TASK TO COMPLETE »
Please output the data exactly, minus pictures.

── SOURCE INFORMATION ──

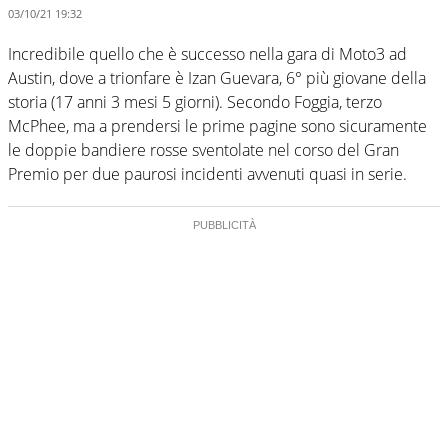
03/10/21 19:32
Incredibile quello che è successo nella gara di Moto3 ad
Austin, dove a trionfare è Izan Guevara, 6° più giovane della
storia (17 anni 3 mesi 5 giorni). Secondo Foggia, terzo
McPhee, ma a prendersi le prime pagine sono sicuramente
le doppie bandiere rosse sventolate nel corso del Gran
Premio per due paurosi incidenti avvenuti quasi in serie.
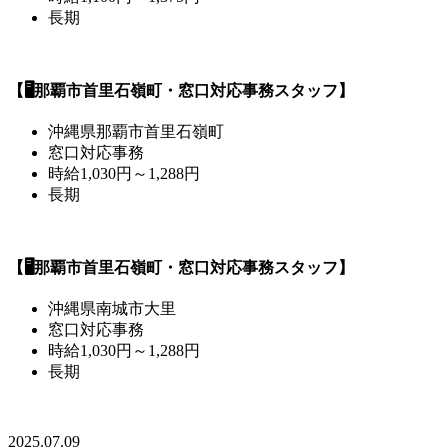
長期
【🖥️那覇市首里石嶺町・窓口対応事務スタッフ】
沖縄県那覇市首里石嶺町
窓口対応事務
時給1,030円～1,288円
長期
【🖥️那覇市首里石嶺町・窓口対応事務スタッフ】
沖縄県南城市大里
窓口対応事務
時給1,030円～1,288円
長期
2025.07.09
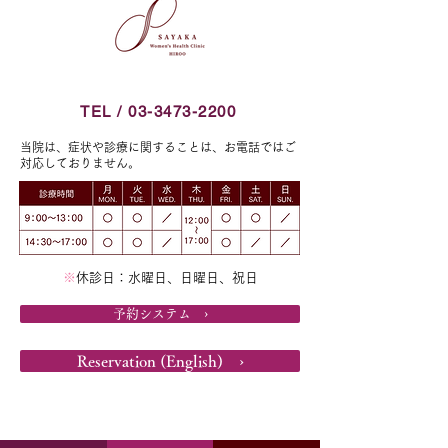
す。 ご迷惑をおかけします
より通常診療が開
が、どうぞよろしくお願い致
す。 どうぞよろ
します。 なお、土曜日は混
致します。 We will
みあいますので、余裕をもっ
closed from Dece
TEL / 03-3473-2200
てご予約の上、受診くださ
to January 3rd. We
い。 The clinic will be closed
当院は、症状や診療に関することは、お電話ではご
対応しておりません。
on...
※
休診日：水曜日、日曜日、祝日
予約システム ›
Reservation (English) ›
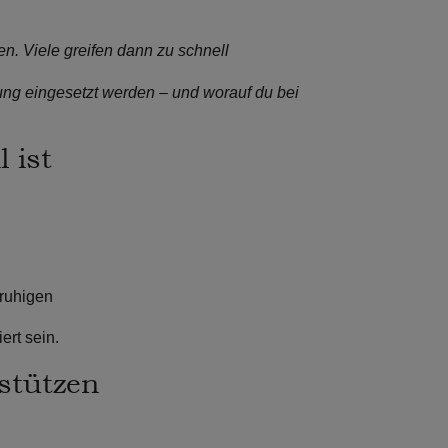
. Viele greifen dann zu schnell
uung eingesetzt werden – und worauf du bei
 ist
eruhigen
ert sein.
stützen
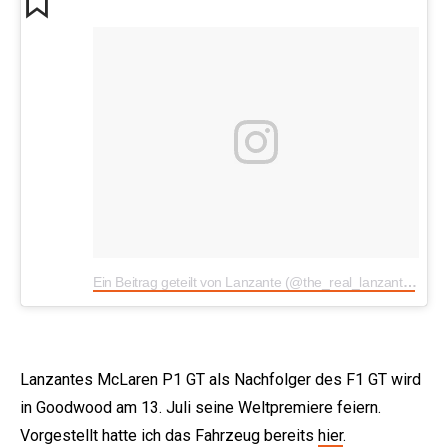
Ein Beitrag geteilt von Lanzante (@the_real_lanzante)
am
Lanzantes McLaren P1 GT als Nachfolger des F1 GT wird
in Goodwood am 13. Juli seine Weltpremiere feiern.
Vorgestellt hatte ich das Fahrzeug bereits
hier
.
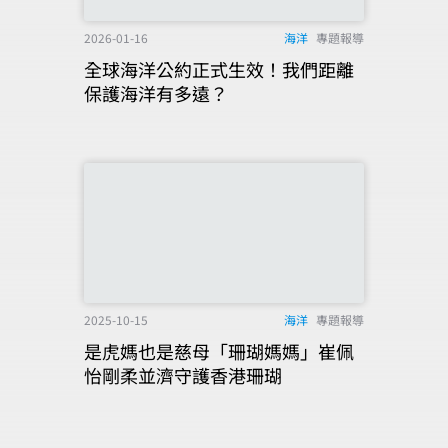
2026-01-16
海洋
專題報導
全球海洋公約正式生效！我們距離
保護海洋有多遠？
2025-10-15
海洋
專題報導
是虎媽也是慈母「珊瑚媽媽」崔佩
怡剛柔並濟守護香港珊瑚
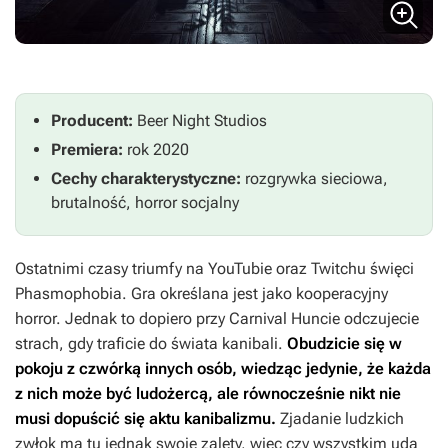
Producent:
Beer Night Studios
Premiera:
rok 2020
Cechy charakterystyczne:
rozgrywka sieciowa,
brutalność, horror socjalny
Ostatnimi czasy triumfy na YouTubie oraz Twitchu święci
Phasmophobia
. Gra określana jest jako kooperacyjny
horror. Jednak to dopiero przy
Carnival Huncie
odczujecie
strach, gdy traficie do świata kanibali.
Obudzicie się w
pokoju z czwórką innych osób, wiedząc jedynie, że każda
z nich może być ludożercą, ale równocześnie nikt nie
musi dopuścić się aktu kanibalizmu.
Zjadanie ludzkich
zwłok ma tu jednak swoje zalety, więc czy wszystkim uda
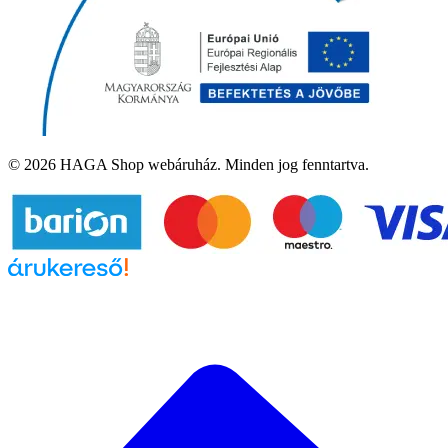
© 2026 HAGA Shop webáruház. Minden jog fenntartva.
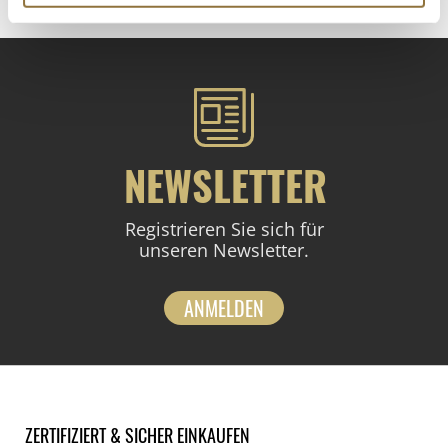
NEWSLETTER
Registrieren Sie sich für
unseren Newsletter.
ANMELDEN
ZERTIFIZIERT & SICHER EINKAUFEN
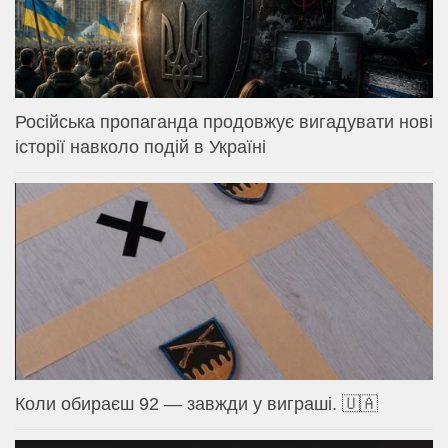
Російська пропаганда продовжує вигадувати нові
історії навколо подій в Україні
Коли обираєш 92 — завжди у виграші. 🇺🇦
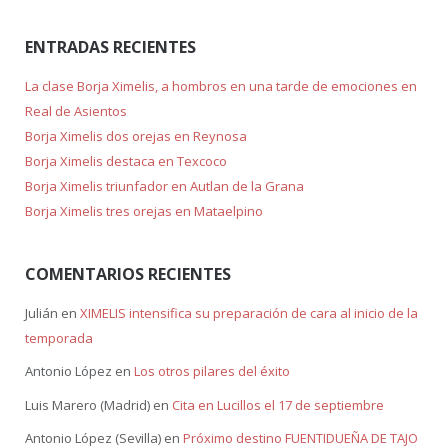
ENTRADAS RECIENTES
La clase Borja Ximelis, a hombros en una tarde de emociones en
Real de Asientos
Borja Ximelis dos orejas en Reynosa
Borja Ximelis destaca en Texcoco
Borja Ximelis triunfador en Autlan de la Grana
Borja Ximelis tres orejas en Mataelpino
COMENTARIOS RECIENTES
Julián
en
XIMELIS intensifica su preparación de cara al inicio de la
temporada
Antonio López
en
Los otros pilares del éxito
Luis Marero (Madrid)
en
Cita en Lucillos el 17 de septiembre
Antonio López (Sevilla)
en
Próximo destino FUENTIDUEÑA DE TAJO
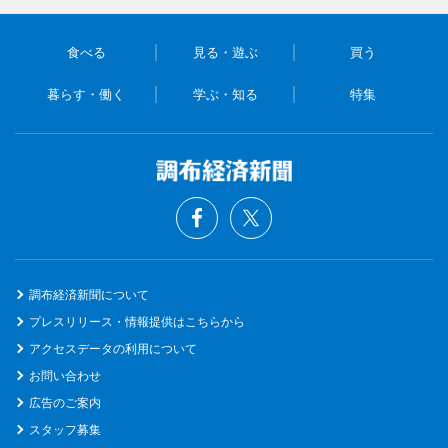
食べる
見る・遊ぶ
買う
暮らす・働く
学ぶ・知る
特集
調布経済新聞について
プレスリリース・情報提供はこちらから
アクセスデータの利用について
お問い合わせ
広告のご案内
スタッフ募集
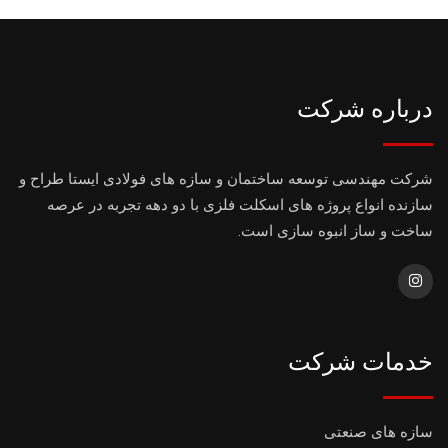
درباره شرکت
شرکت مهندسی توسعه ساختمان و سازه های فولادی ایستا طراح و
سازنده انواع پروژه های اسکلت فلزی با دو دهه تجربه در عرصه
ساخت و ساز انبوه سازی است.
خدمات شرکت
سازه های صنعتی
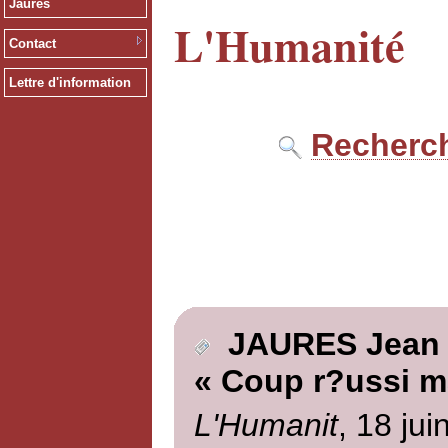
Jaurès
L'Humanité
Contact
Lettre d'information
Recherch
JAURES Jean
« Coup r?ussi 
L'Humanit
, 18 jui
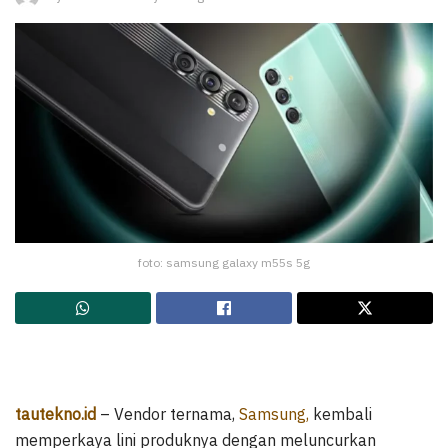
foto: samsung galaxy m55s 5g
tautekno.id
– Vendor ternama,
Samsung,
kembali
memperkaya lini produknya dengan meluncurkan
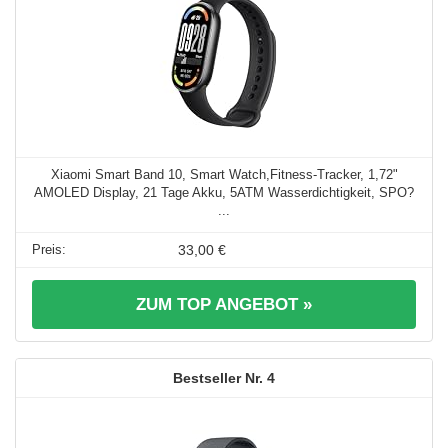
Xiaomi Smart Band 10, Smart Watch,Fitness-Tracker, 1,72"
AMOLED Display, 21 Tage Akku, 5ATM Wasserdichtigkeit, SPO?
...
33,00 €
ZUM TOP ANGEBOT »
4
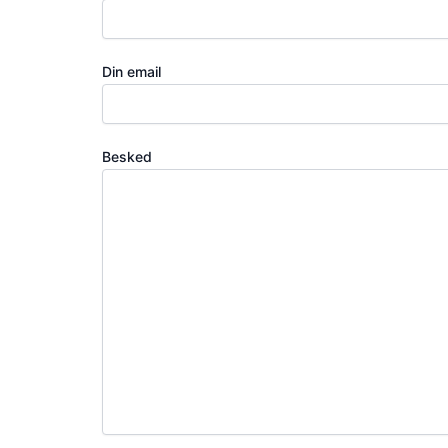
Din email
Besked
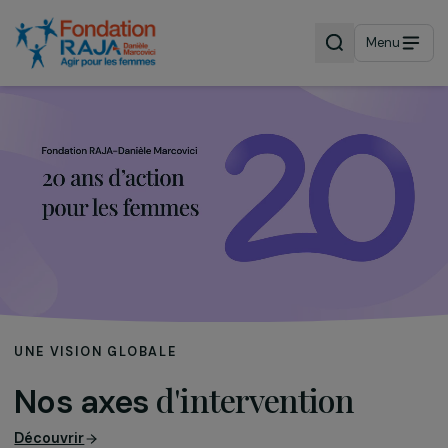
Menu
UNE VISION GLOBALE
d'intervention
Nos axes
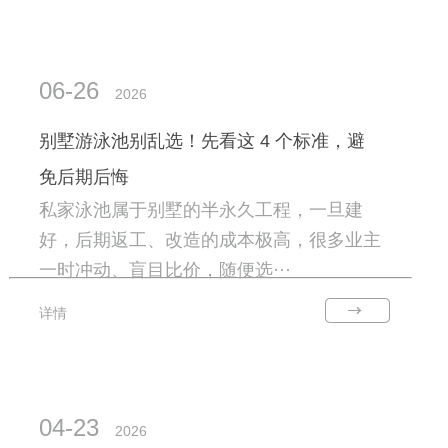
06-26
2026
别墅游泳池别乱选！先看这 4 个标准，避
免后期后悔
私家泳池属于别墅的半永久工程，一旦建
好，后期返工、改造的成本极高，很多业主
一时冲动、盲目比价，随便选···
详情
04-23
2026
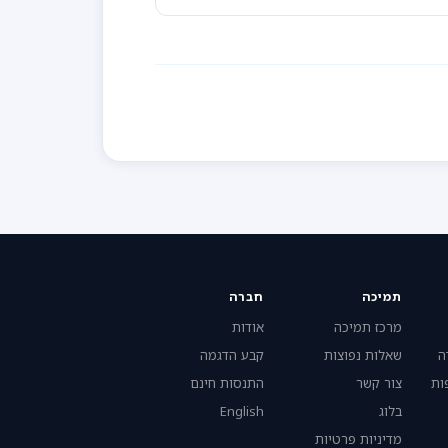
תמיכה
חברה
מרכז תמיכה
אודות
ה
שאלות נפוצות
קבע הדגמה
ות
צור קשר
התנסות חינם
בלוג
English
מדיניות פרטיות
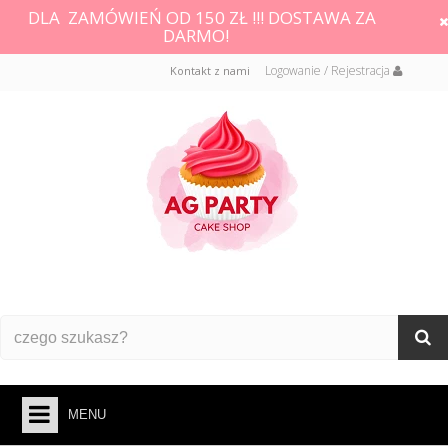
DLA ZAMÓWIEŃ OD 150 ZŁ !!! DOSTAWA ZA
DARMO!
Logowanie / Rejestracja
Kontakt z nami
MENU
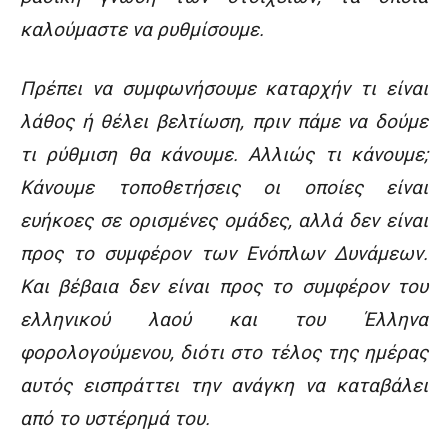
καλούμαστε να ρυθμίσουμε.
Πρέπει να συμφωνήσουμε καταρχήν τι είναι
λάθος ή θέλει βελτίωση, πριν πάμε να δούμε
τι ρύθμιση θα κάνουμε. Αλλιώς τι κάνουμε;
Κάνουμε τοποθετήσεις οι οποίες είναι
ευήκοες σε ορισμένες ομάδες, αλλά δεν είναι
προς το συμφέρον των Ενόπλων Δυνάμεων.
Και βέβαια δεν είναι προς το συμφέρον του
ελληνικού λαού και του Έλληνα
φορολογούμενου, διότι στο τέλος της ημέρας
αυτός εισπράττει την ανάγκη να καταβάλει
από το υστέρημά του.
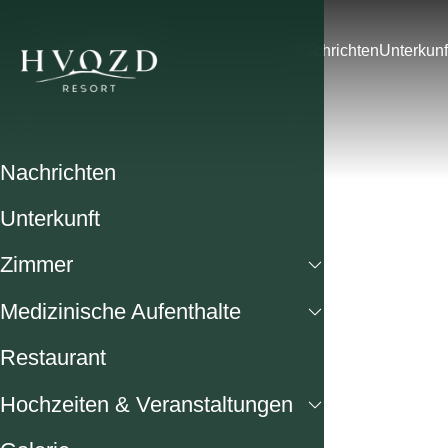
Nachrichten
Unterkunf
Nachrichten
Unterkunft
Zimmer
Medizinische Aufenthalte
Restaurant
Hochzeiten & Veranstaltungen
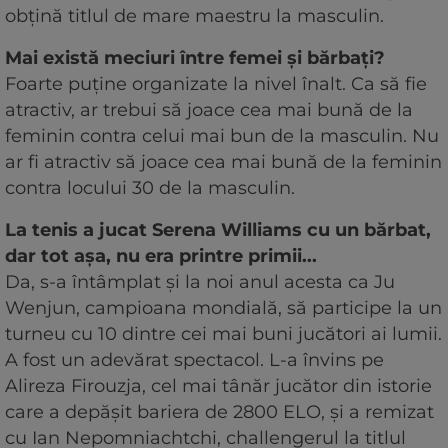
obțină titlul de mare maestru la masculin.
Mai există meciuri între femei și bărbați?
Foarte puține organizate la nivel înalt. Ca să fie
atractiv, ar trebui să joace cea mai bună de la
feminin contra celui mai bun de la masculin. Nu
ar fi atractiv să joace cea mai bună de la feminin
contra locului 30 de la masculin.
La tenis a jucat Serena Williams cu un bărbat,
dar tot așa, nu era printre primii...
Da, s-a întâmplat și la noi anul acesta ca Ju
Wenjun, campioana mondială, să participe la un
turneu cu 10 dintre cei mai buni jucători ai lumii.
A fost un adevărat spectacol. L-a învins pe
Alireza Firouzja, cel mai tânăr jucător din istorie
care a depășit bariera de 2800 ELO, și a remizat
cu Ian Nepomniachtchi, challengerul la titlul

───

ANSWER TO THE EXERCISE »
03/10/21 19:32
Incredibile quello che è successo nella gara di Moto3 ad
Austin, dove a trionfare è Izan Guevara, 6° più giovane della
storia (17 anni 3 mesi 5 giorni). Secondo Foggia, terzo
McPhee, ma a prendersi le prime pagine sono sicuramente
le doppie bandiere rosse sventolate nel corso del Gran
Premio per due paurosi incidenti avvenuti quasi in serie.
長期
【🖥️那覇市首里石嶺町・窓口対応事務スタッフ】
沖縄県那覇市首里石嶺町
窓口対応事務
時給1,030円～1,288円
長期
【🖥️那覇市首里石嶺町・窓口対応事務スタッフ】
沖縄県南城市大里
窓口対応事務
時給1,030円～1,288円
長期
2025.07.09
す。 ご迷惑をおかけします
より通常診療が開
が、どうぞよろしくお願い致
す。 どうぞよろ
します。 なお、土曜日は混
致します。 We will
みあいますので、余裕をもっ
closed from Dece
TEL / 03-3473-2200
てご予約の上、受診くださ
to January 3rd. We
い。 The clinic will be closed
当院は、症状や診療に関することは、お電話ではご
対応しておりません。
on...
※
休診日：水曜日、日曜日、祝日
予約システム ›
Reservation (English) ›
. Viele greifen dann zu schnell
uung eingesetzt werden – und worauf du bei
 ist
eruhigen
ert sein.
stützen
Ein Beitrag geteilt von Lanzante (@the_real_lanzante)
am
Lanzantes McLaren P1 GT als Nachfolger des F1 GT wird
in Goodwood am 13. Juli seine Weltpremiere feiern.
Vorgestellt hatte ich das Fahrzeug bereits
hier
.
2026-01-16
海洋
專題報導
全球海洋公約正式生效！我們距離
保護海洋有多遠？
2025-10-15
海洋
專題報導
是虎媽也是慈母「珊瑚媽媽」崔佩
怡剛柔並濟守護香港珊瑚
Producent:
Beer Night Studios
Premiera:
rok 2020
Cechy charakterystyczne:
rozgrywka sieciowa,
brutalność, horror socjalny
Ostatnimi czasy triumfy na YouTubie oraz Twitchu święci
Phasmophobia
. Gra określana jest jako kooperacyjny
horror. Jednak to dopiero przy
Carnival Huncie
odczujecie
strach, gdy traficie do świata kanibali.
Obudzicie się w
pokoju z czwórką innych osób, wiedząc jedynie, że każda
z nich może być ludożercą, ale równocześnie nikt nie
musi dopuścić się aktu kanibalizmu.
Zjadanie ludzkich
zwłok ma tu jednak swoje zalety, więc czy wszystkim uda
© 2026 HAGA Shop webáruház. Minden jog fenntartva.
NEWSLETTER
Registrieren Sie sich für
unseren Newsletter.
ANMELDEN
ZERTIFIZIERT & SICHER EINKAUFEN
Російська пропаганда продовжує вигадувати нові
історії навколо подій в Україні
Коли обираєш 92 — завжди у виграші. 🇺🇦
ENTRADAS RECIENTES
La clase Borja Ximelis, a hombros en una tarde de emociones en
Real de Asientos
Borja Ximelis dos orejas en Reynosa
Borja Ximelis destaca en Texcoco
Borja Ximelis triunfador en Autlan de la Grana
Borja Ximelis tres orejas en Mataelpino
COMENTARIOS RECIENTES
Julián
en
XIMELIS intensifica su preparación de cara al inicio de la
temporada
Antonio López
en
Los otros pilares del éxito
Luis Marero (Madrid)
en
Cita en Lucillos el 17 de septiembre
Antonio López (Sevilla)
en
Próximo destino FUENTIDUEÑA DE TAJO
食べる
見る・遊ぶ
買う
暮らす・働く
学ぶ・知る
特集
調布経済新聞について
プレスリリース・情報提供はこちらから
アクセスデータの利用について
お問い合わせ
広告のご案内
スタッフ募集
درباره شرکت
شرکت مهندسی توسعه ساختمان و سازه های فولادی ایستا طراح و
سازنده انواع پروژه های اسکلت فلزی با دو دهه تجربه در عرصه
ساخت و ساز انبوه سازی است.
خدمات شرکت
سازه های صنعتی
Jaurès
L'Humanité
Contact
Lettre d'information
Recherch
JAURES Jean
« Coup r?ussi 
L'Humanit
, 18 jui
foto: samsung galaxy m55s 5g
tautekno.id
– Vendor ternama,
Samsung,
kembali
memperkaya lini produknya dengan meluncurkan
Xiaomi Smart Band 10, Smart Watch,Fitness-Tracker, 1,72"
AMOLED Display, 21 Tage Akku, 5ATM Wasserdichtigkeit, SPO?
...
33,00 €
ZUM TOP ANGEBOT »
4
Din email
Besked
Menu
UNE VISION GLOBALE
d'intervention
Nos axes
06-26
2026
别墅游泳池别乱选！先看这 4 个标准，避
免后期后悔
私家泳池属于别墅的半永久工程，一旦建
好，后期返工、改造的成本极高，很多业主
一时冲动、盲目比价，随便选···
详情
04-23
2026
תמיכה
חברה
מרכז תמיכה
אודות
ה
שאלות נפוצות
קבע הדגמה
ות
צור קשר
התנסות חינם
בלוג
English
מדיניות פרטיות
DLA ZAMÓWIEŃ OD 150 ZŁ !!! DOSTAWA ZA
DARMO!
Logowanie / Rejestracja
Kontakt z nami
MENU
καλούμαστε να ρυθμίσουμε.
Πρέπει να συμφωνήσουμε καταρχήν τι είναι
λάθος ή θέλει βελτίωση, πριν πάμε να δούμε
τι ρύθμιση θα κάνουμε. Αλλιώς τι κάνουμε;
Κάνουμε τοποθετήσεις οι οποίες είναι
ευήκοες σε ορισμένες ομάδες, αλλά δεν είναι
προς το συμφέρον των Ενόπλων Δυνάμεων.
Και βέβαια δεν είναι προς το συμφέρον του
ελληνικού λαού και του Έλληνα
φορολογούμενου, διότι στο τέλος της ημέρας
αυτός εισπράττει την ανάγκη να καταβάλει
από το υστέρημά του.
Nachrichten
Unterkunf
Nachrichten
Unterkunft
Zimmer
Medizinische Aufenthalte
Restaurant
Hochzeiten & Veranstaltungen
obțină titlul de mare maestru la masculin.
Mai există meciuri între femei și bărbați?
Foarte puține organizate la nivel înalt. Ca să fie
atractiv, ar trebui să joace cea mai bună de la
feminin contra celui mai bun de la masculin. Nu
ar fi atractiv să joace cea mai bună de la feminin
contra locului 30 de la masculin.
La tenis a jucat Serena Williams cu un bărbat,
dar tot așa, nu era printre primii...
Da, s-a întâmplat și la noi anul acesta ca Ju
Wenjun, campioana mondială, să participe la un
turneu cu 10 dintre cei mai buni jucători ai lumii.
A fost un adevărat spectacol. L-a învins pe
Alireza Firouzja, cel mai tânăr jucător din istorie
care a depășit bariera de 2800 ELO, și a remizat
cu Ian Nepomniachtchi, challengerul la titlul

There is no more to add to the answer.